I feel the way to avoid a dangerous road is to make sure the roads are plowed just before applying salt.
I’ve encountered slush and have almost lost control of my vehicle several times. I believe this condition could be minimized with proper plowing and salting procedures. Even the best snow tires are no match for slushy roads.
Gwynne Dyer’s column in the BDN on March 19 on the start-up and consequences of George W. Bush’s war left out a significant factor: revenge.
Following the legal and successful repulse of Iraq from its invasion of Kuwait, which was led by the U.S. under Bush’s father, it was found out that Saddam Hussein was behind an assassination attempt on George H.W. Bush. The assassination was foiled, thankfully.
Revenge for a father’s murder is not good policy — as Prince Hamlet discovered as the stage lay covered with corpses of both innocents and culpables in Denmark.
My way or highway
I have lived in Maine for more than 40 years, have enjoyed the quality of life and have been generally pleased with our political leaders at both the state and federal level.
However, our current governor has disappointed again. Initially refusing to take advantage of the provision in the Affordable Care Act, providing for expansion of Medicaid at no cost to the state for the first three years and 10 percent thereafter, the governor has followed the lead of other Republican governors who have signed on after rejecting the offer earlier.

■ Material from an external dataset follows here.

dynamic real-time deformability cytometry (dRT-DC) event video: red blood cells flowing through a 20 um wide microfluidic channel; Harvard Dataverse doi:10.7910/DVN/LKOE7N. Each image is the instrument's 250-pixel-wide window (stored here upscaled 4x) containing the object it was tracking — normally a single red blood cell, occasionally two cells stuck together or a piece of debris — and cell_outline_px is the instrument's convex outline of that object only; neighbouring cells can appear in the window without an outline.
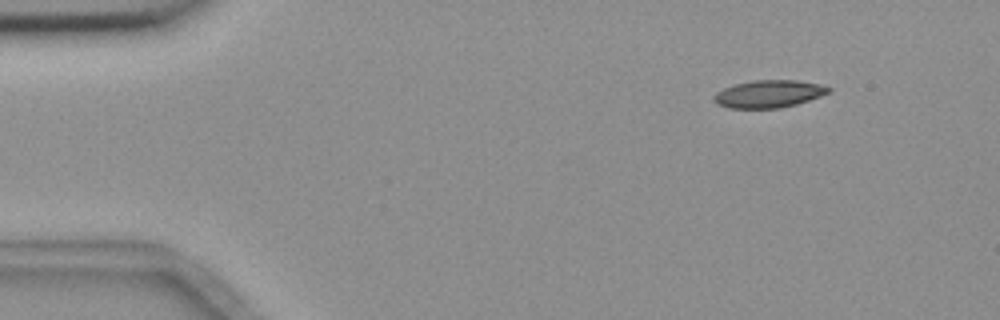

However, our governor wants it his way. He has petitioned Secretary Kathleen Sebelius, requesting the federal government fund the Medicaid expansion in Maine at the 100 percent level for 10 years. It is unlikely that the secretary will honor the request because the legislation doesn’t allow it. Will Maine people suffer because our governor wants his own way?

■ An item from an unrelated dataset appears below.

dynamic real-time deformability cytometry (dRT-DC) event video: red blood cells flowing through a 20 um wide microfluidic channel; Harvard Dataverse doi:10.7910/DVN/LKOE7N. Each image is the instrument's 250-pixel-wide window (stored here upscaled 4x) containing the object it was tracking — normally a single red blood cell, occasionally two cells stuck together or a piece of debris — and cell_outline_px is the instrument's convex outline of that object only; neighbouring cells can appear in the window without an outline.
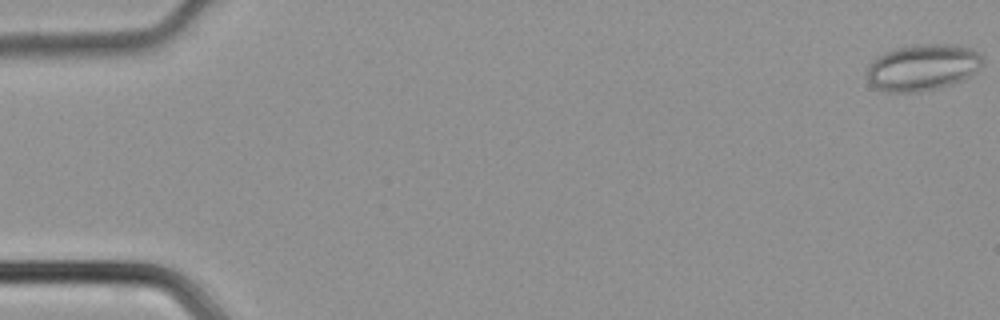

The governor has also proposed a $100 million transportation bond issue. The last I knew, the people of Maine approved such a bond and others in 2010 and 2012, but the governor has not allowed the bonds to be sold until his plan for repaying hospitals is approved, holding the Legislature hostage until he gets his way.
Moderate Republicans need to stand up and repudiate their governor and, in a truly bipartisan manner, honor their commitment to serve the people of Maine. We may not be able to survive another two years unless they do.